══ Document segment ══

Peacekeeping has now developed to include many more functions and players: there is more freedom to use weapons -lethal force may be authorized not only for self-defence but also to further the mission of the intervention. Accordingly a new interpretation of impartiality has evolved. There is more power play in the contributions that the large military and superpowers make in personnel, infrastructure and weapons. The UN stance is that the military is needed to protect civilian interventions. It could be that NATO and perhaps the new European Force will in future perform this military role during interventions.

The group then began to make explicit some of the assumptions of our own discussion and identify issues to which we should return. Motives for peacekeeping operations range from the states' pursuit of their own political and economic interests to a response to public outcry. They may include humanitarian motives.

Different situations and forms of conflict make it necessary to distinguish several types of operations, including peacekeeping, peacemaking, and peacebuilding. The different moments in the process of a conflict make different responses relevant, genuine peacebuilding is appropriate both pre-and postwar.

The second day, the group looked specifically at the example of Kosovo, drawing on the experience of Howard Clark and of a Serb from Kosovo, Sonja Nikolic.

In 1992, the Conference (forerunner of the Organisation) for Security Commission in Europe sent a 16-person team to three areas of rump-Yugoslavia. In Kosovo, it monitored court cases and mediated to end the journalists' hunger strike. The Belgrade government didn't allow this team to stay after July 1993, and there was very little international presence in Kosovo until after the appearance of the Kosovo Liberation Army (1996). The nonviolent student demonstrations of 1997 made diplomats take more notice, but it was really the Drenica massacres of February-March 1998 that put Kosovo top of the international agenda. Negotiations with Belgrade to stop the Serbian offensive in Kosovo finally led to an agreement for ceasefire and to the establishment of the Kosovo Verification Mission (KVM), a mission to be run by the OSCE with 2,000 civilians. Some points about the KVM:

It was set up too late to stop the war, and indeed among major actors (the KLA, Belgrade, Washington) there was little interest in stopping the war -the US used the KVM to prepare public opinion for war.

═══
══ Material supplied ══

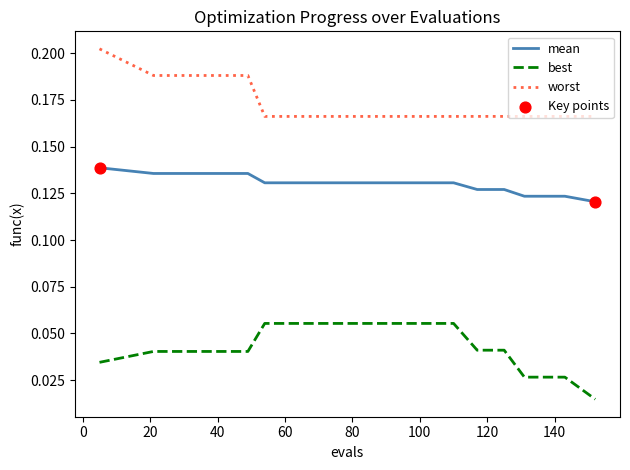

True or false: mean and best cross at least once.

False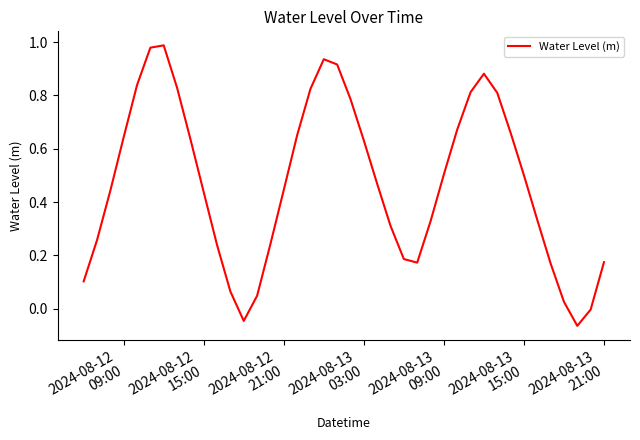

What is the difference between the maximum and minimum values?

1.1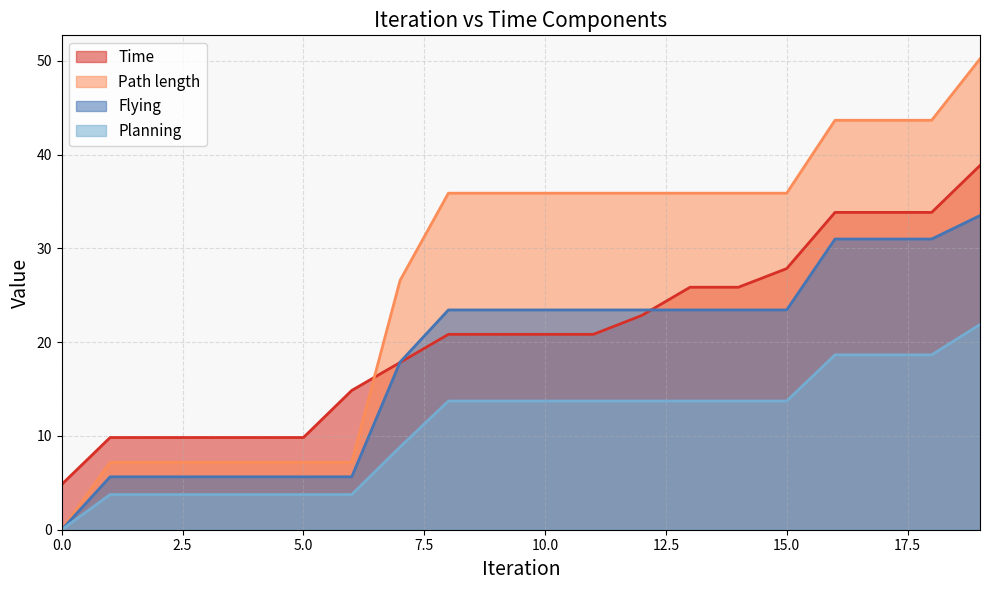

List the labels in order of Time value, smallest first.

0, 1, 2, 3, 4, 5, 6, 7, 8, 9, 10, 11, 12, 13, 14, 15, 16, 17, 18, 19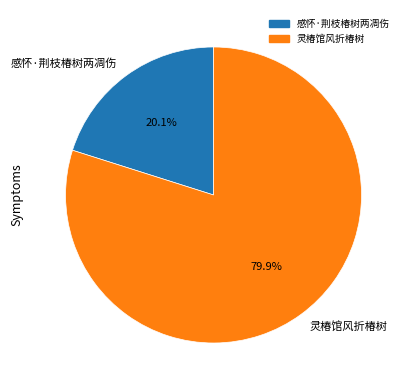

To the nearest percent, what percentage of the pie is 灵椿馆风折椿树?

80%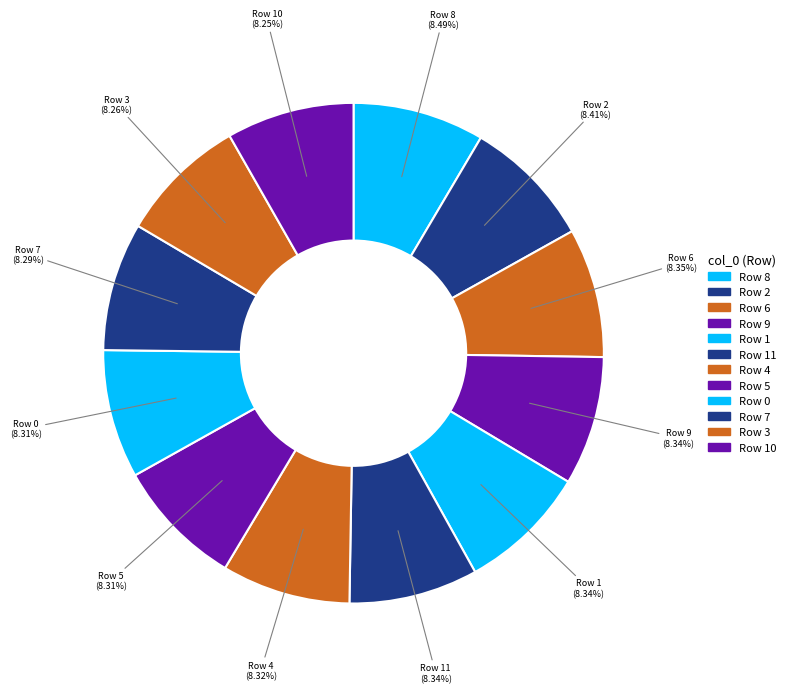

Does any single category account for the majority?

No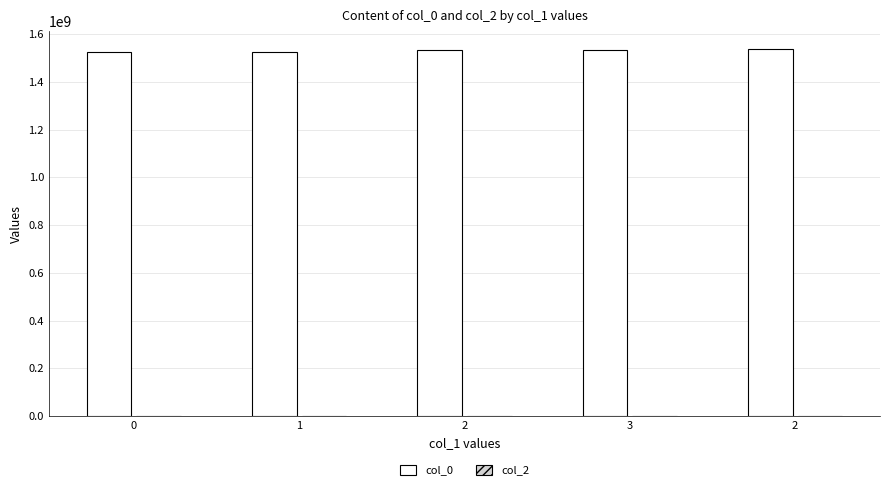

Does the chart contain any negative values?

No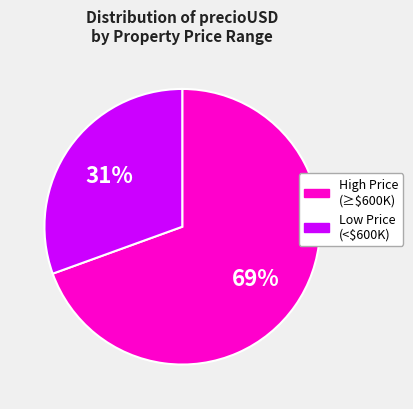

Does any single category account for the majority?

Yes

═══

▶ Things to do
- a) Duplicate the passage of the peacekeeping text starting with "Different situations and" and going on through "Kosovo, Sonja Nikolic.".
- b) Which years does the peacekeeping text mention? List all of them.
The peacekeeping text is all you need here; the entries can be set aside.

▶ Solved problems
- a)
Different situations and forms of conflict make it necessary to distinguish several types of operations, including peacekeeping, peacemaking, and peacebuilding. The different moments in the process of a conflict make different responses relevant, genuine peacebuilding is appropriate both pre-and postwar.

The second day, the group looked specifically at the example of Kosovo, drawing on the experience of Howard Clark and of a Serb from Kosovo, Sonja Nikolic.

- b) 1992, 1993, 1996, 1997, 1998